What authors did you dislike at first but grew into?
Probably the Bronte sisters. As a child I was told to read Jane Eyre in particular, but as a ten-year old I just didn’t enjoy it at all. I think that’s a good example of a time when you just need to put the book away instead of trying to read it through to the bitter end. Now I love it, but it took me a few years to pick up a Bronte novel again!
What’s your favourite under-appreciated novel?
There are too many to name! Most works by Dostoevsky, but if I had to pick something more specific, then Dracula. In literary terms, many people say that it’s poorly written sensationalism, but I do love a bit of Gothic horror.
Have you ever experienced reader’s block?
Absolutely. There were a good two years in my teens when I just couldn’t find a novel I wanted to stick with, but was obsessed with poetry instead. It was actually quite challenging for me, and I really worried that I was becoming a ‘worse’ reader, when I now realise that actually I was just interested in a different kind of writing.
Are you drawn to a particular genre or type of book or do you read a variety of genres?
A variety, definitely, although when re-reading I do love 19th century novels, which I can just sit down and sink back into.
What book are you currently reading?
Moby-Dick by Herman Melville.
Where’s your favourite place to read?
In bed, or curled up on the couch.
Which three books would you recommend to primary school aged children and why?
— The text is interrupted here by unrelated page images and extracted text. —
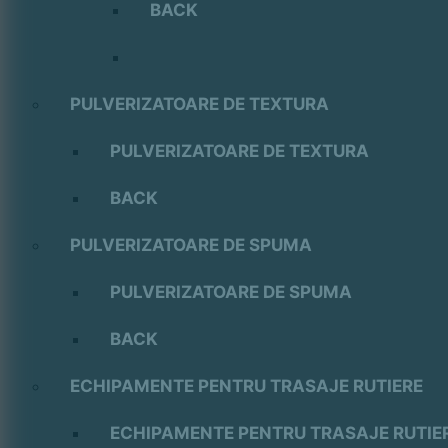
BACK
PULVERIZATOARE DE TEXTURA
PULVERIZATOARE DE TEXTURA
BACK
PULVERIZATOARE DE SPUMA
PULVERIZATOARE DE SPUMA
BACK
ECHIPAMENTE PENTRU TRASAJE RUTIERE
ECHIPAMENTE PENTRU TRASAJE RUTIE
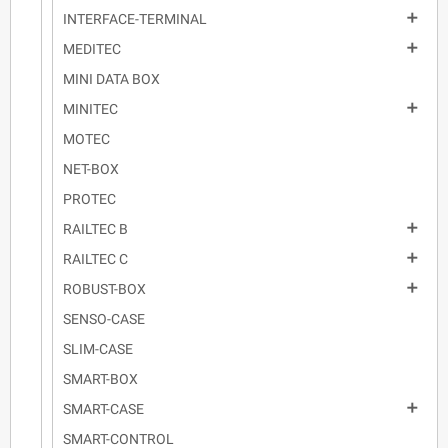

INTERFACE-TERMINAL

MEDITEC
MINI DATA BOX

MINITEC
MOTEC
NET-BOX
PROTEC

RAILTEC B

RAILTEC C

ROBUST-BOX
SENSO-CASE
SLIM-CASE
SMART-BOX

SMART-CASE
SMART-CONTROL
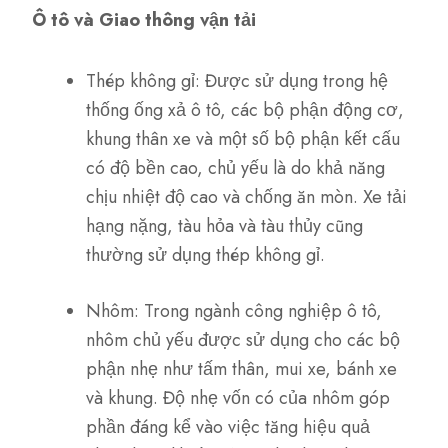
Ô tô và Giao thông vận tải
Thép không gỉ: Được sử dụng trong hệ
thống ống xả ô tô, các bộ phận động cơ,
khung thân xe và một số bộ phận kết cấu
có độ bền cao, chủ yếu là do khả năng
chịu nhiệt độ cao và chống ăn mòn. Xe tải
hạng nặng, tàu hỏa và tàu thủy cũng
thường sử dụng thép không gỉ.
Nhôm: Trong ngành công nghiệp ô tô,
nhôm chủ yếu được sử dụng cho các bộ
phận nhẹ như tấm thân, mui xe, bánh xe
và khung. Độ nhẹ vốn có của nhôm góp
phần đáng kể vào việc tăng hiệu quả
1: The Velveteen Rabbit by Margery Williams- it’s such a beautiful and bittersweet book about love and friendship. I know many adult readers who still go back to it again and again.
2: Alice in Wonderland by Lewis Carroll- Carroll’s grasp of wit and pure imagination is something that children love, and can get them thinking outside the box about things they might usually take for granted. It’s a beginner’s guide to philosophy, as much as a novel!
3: Harry Potter and the Philosopher’s Stone by J.K Rowling – the whole series is wonderfully compelling, and so rich in characters and vocabulary. I find it really helps engage and challenge my younger readers.
Finally: in one sentence, what does reading for pleasure mean to you?
Getting lost somewhere between my world and someone else’s for an hour or two.